WHAT THE TASK ASKS =>
Produce a faithful copy of the data, one that leaves out the pictures.

(RECORDED INFORMATION)

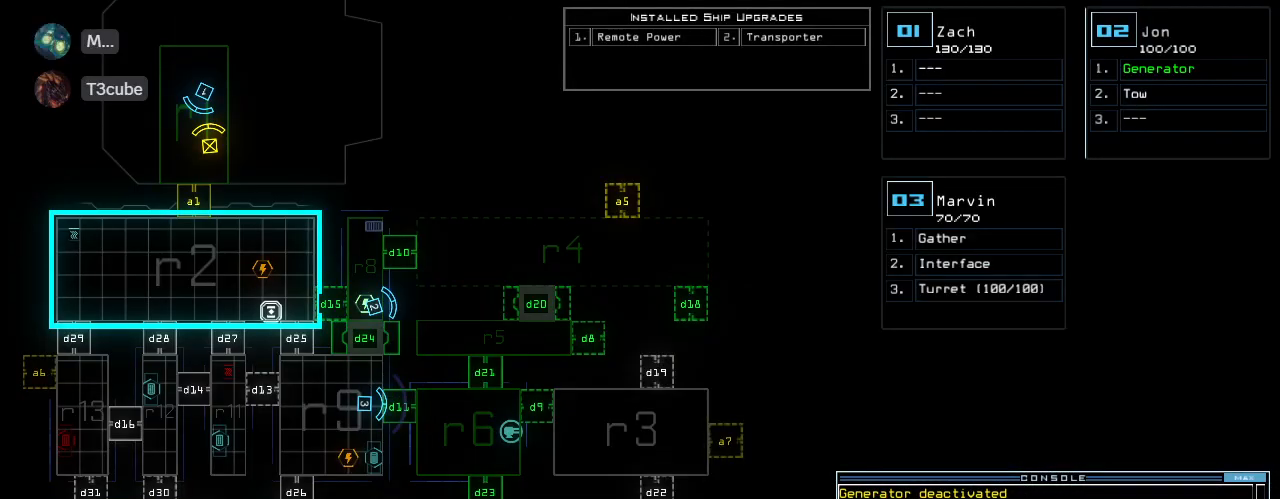
{"keys": ["up"], "events": [[120, "return", "down"], [180, "return", "up"], [400, "3", "down"], [420, "up", "down"], [480, "3", "up"]]}
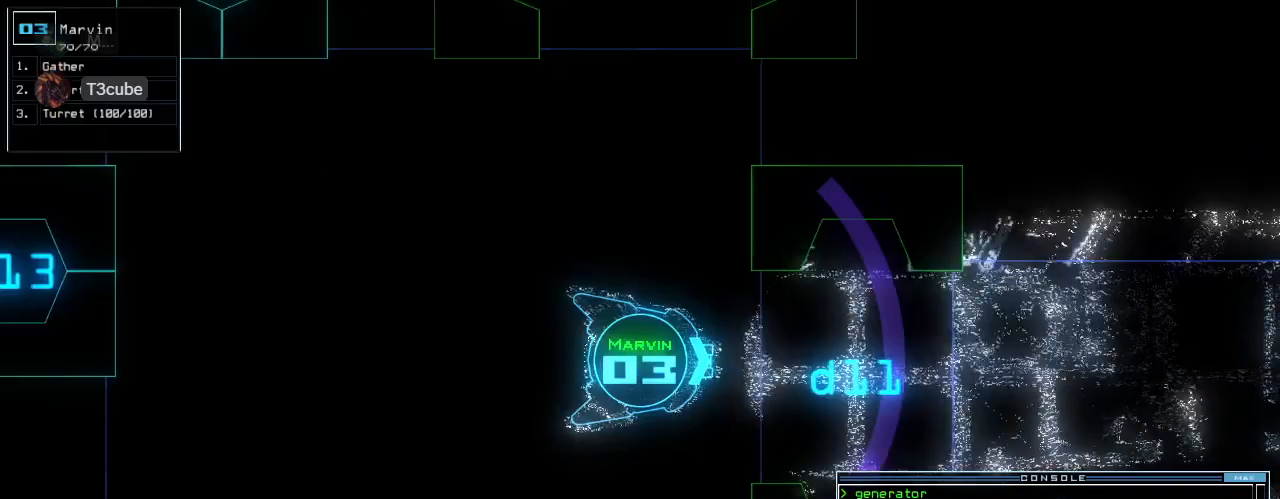
{"keys": ["up"], "events": [[240, "c", "down"], [280, "c", "up"], [380, "c", "down"], [460, "c", "up"]]}
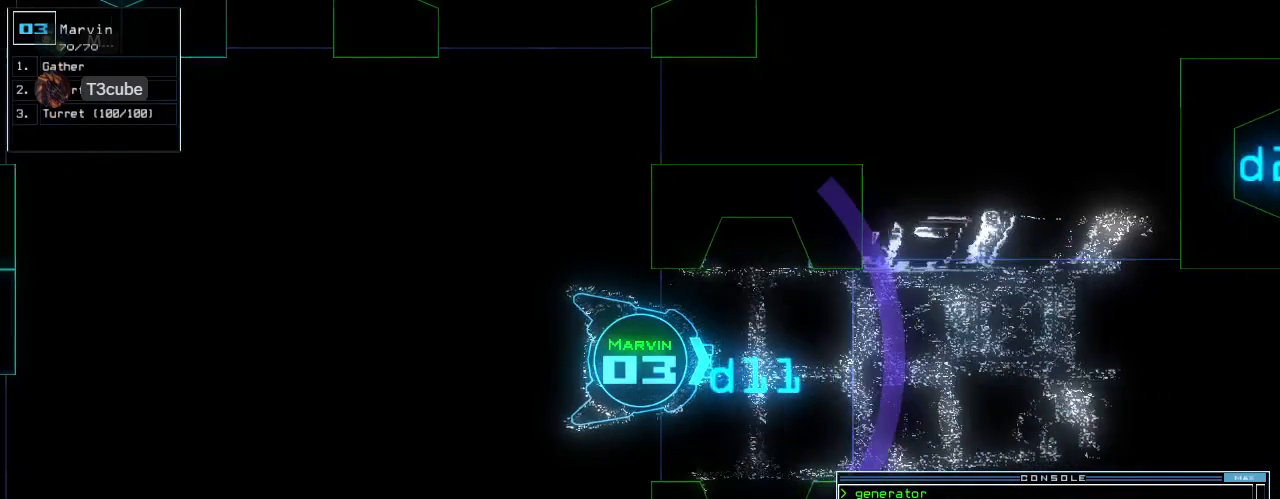
{"keys": ["up"], "events": [[240, "return", "down"], [340, "return", "up"]]}
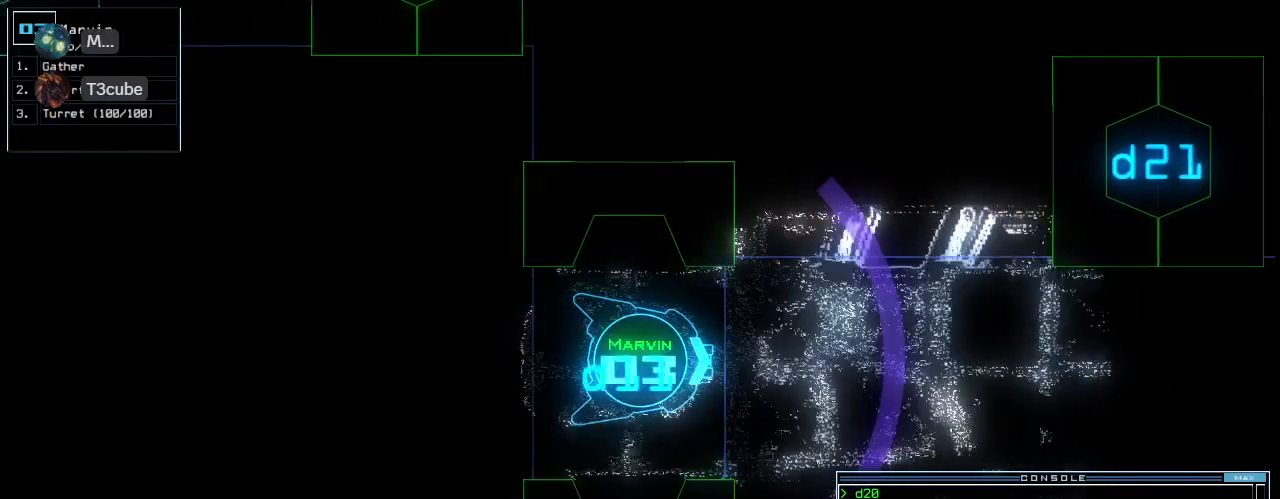
{"keys": ["up"], "events": [[80, "right", "down"], [180, "right", "up"], [320, "left", "down"], [400, "left", "up"]]}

(End RECORDED INFORMATION)

TASK ANSWER =>
{"keys": ["up"], "events": [[120, "return", "down"], [180, "return", "up"], [400, "3", "down"], [420, "up", "down"], [480, "3", "up"]]}
{"keys": ["up"], "events": [[240, "c", "down"], [280, "c", "up"], [380, "c", "down"], [460, "c", "up"]]}
{"keys": ["up"], "events": [[240, "return", "down"], [340, "return", "up"]]}
{"keys": ["up"], "events": [[80, "right", "down"], [180, "right", "up"], [320, "left", "down"], [400, "left", "up"]]}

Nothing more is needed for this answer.